Bug 53556

Summary: Mispositioned Textboxes In Reading Doc Files Through HWPF
Product: POI Reporter: Vipul Kumar <vipulucky93>
Component: HWPFAssignee: POI Developers List <dev>
Status: RESOLVED WONTFIX    
Severity: major CC: vipulucky93
Priority: P2 Keywords: APIBug
Version: 3.8-FINAL   
Target Milestone: ---   
Hardware: PC   
OS: Linux   
Attachments: This is the document which i was unable to read properly.

Description Vipul Kumar 2012-07-17 07:40:03 UTC
Created attachment 29070 [details]
This is the document which i was unable to read properly.

I tried reading doc and docx files using Apache POI 3.8. It worked fine until i encountered textboxes.

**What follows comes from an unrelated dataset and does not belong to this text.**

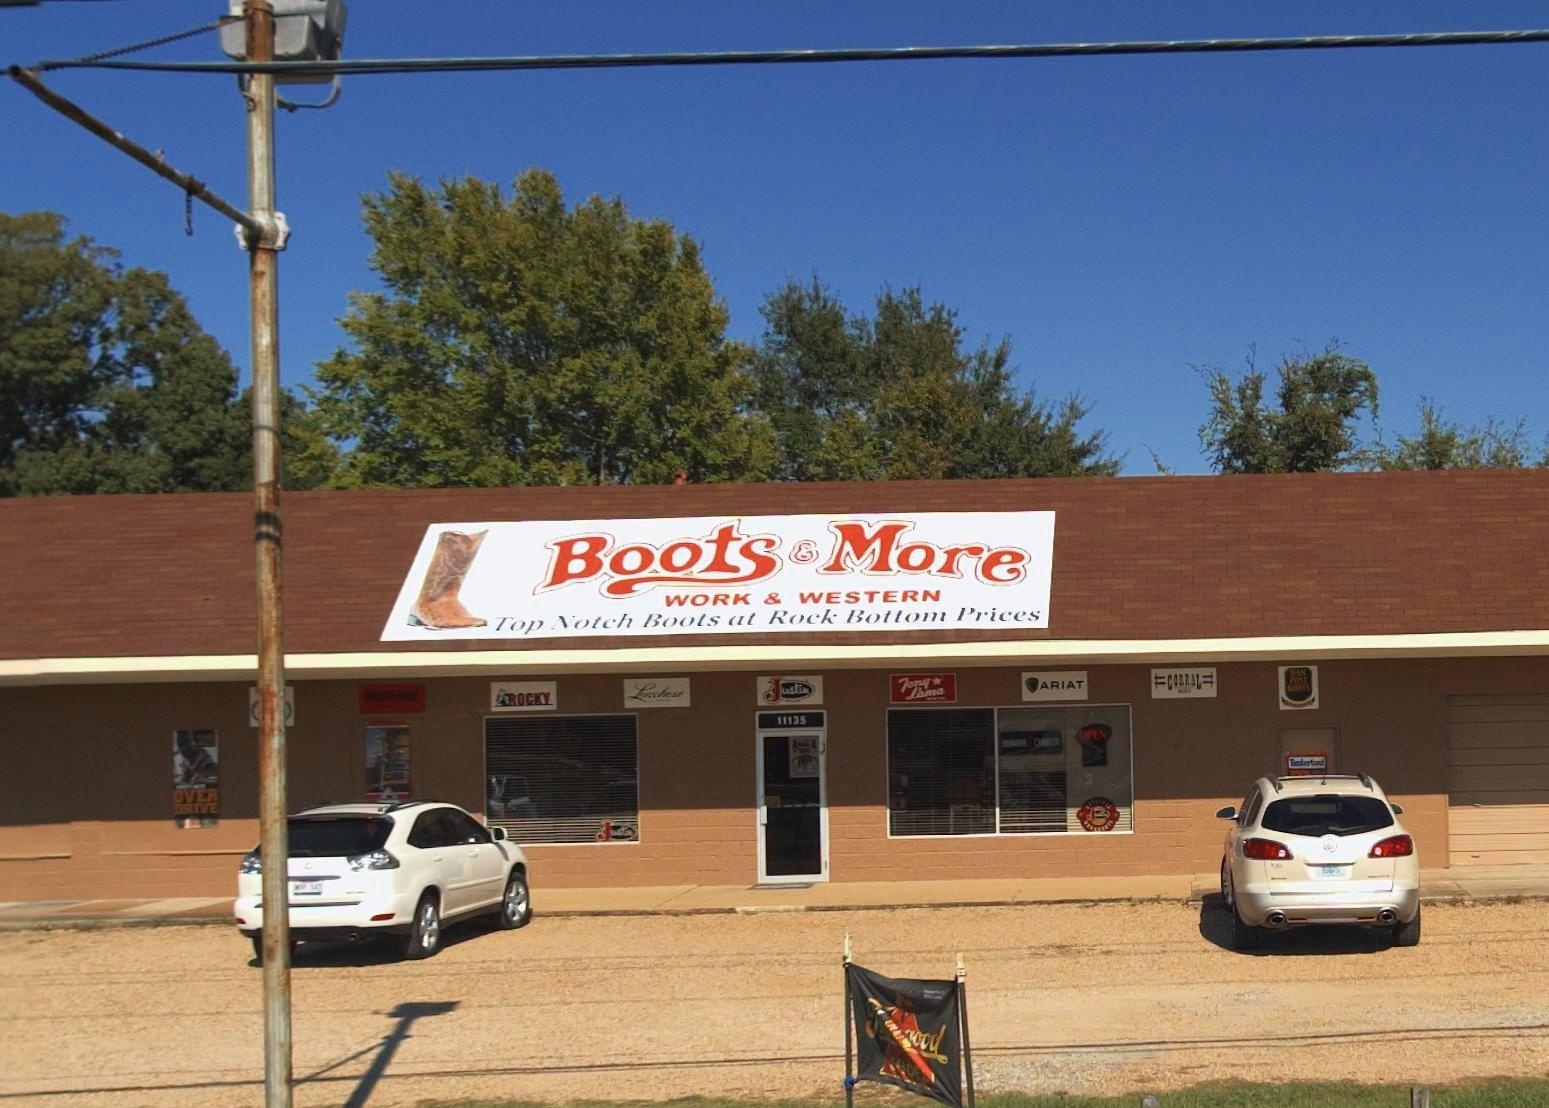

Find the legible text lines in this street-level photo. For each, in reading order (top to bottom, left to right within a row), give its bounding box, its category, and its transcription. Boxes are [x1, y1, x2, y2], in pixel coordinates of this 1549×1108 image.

If the format of the document is like this: 
paragraph 1 
textbox 1 
paragraph 2 
textbox 2 
paragraph 3 

Then the output should be: 
paragraph 1 textbox 1 paragraph 2 textbox 2 paragraph 3 
But HWPF reads such .doc file as: 
paragraph 1 paragraph 2 paragraph 3 textbox 1 textbox 2 

It seems to be adding textboxes at the end and not at the place where it should be, i.e. between the paragraphs.

In case of .docx files, XWPF didn't read textboxes at all.

I tried methods getText(), getTextFromPieces(), extractText(), getParagraphText(), but none of these helped.
Comment 1 Sergey Vladimirov 2012-11-06 16:42:33 UTC
Vipur,

Textboxes are graphical objects. Currently POI unable to detect exact place for textbox to be placed on the page. Another problem -- textbox can be anchored to the page (not to some paragraph), and there is no way to detect position in text to insert textbox content without page rendering (which POI doesn't).

Patches to detect textbox anchors position (exact point to insert text box content into document) are always welcomed.
Comment 2 Dominik Stadler 2017-09-11 19:36:23 UTC
No update on this for a very long time and as explained above, it is very hard to get this right for all cases. Therefore I am closing this as WONTFIX, please report new bugs if there are any contributions in this area.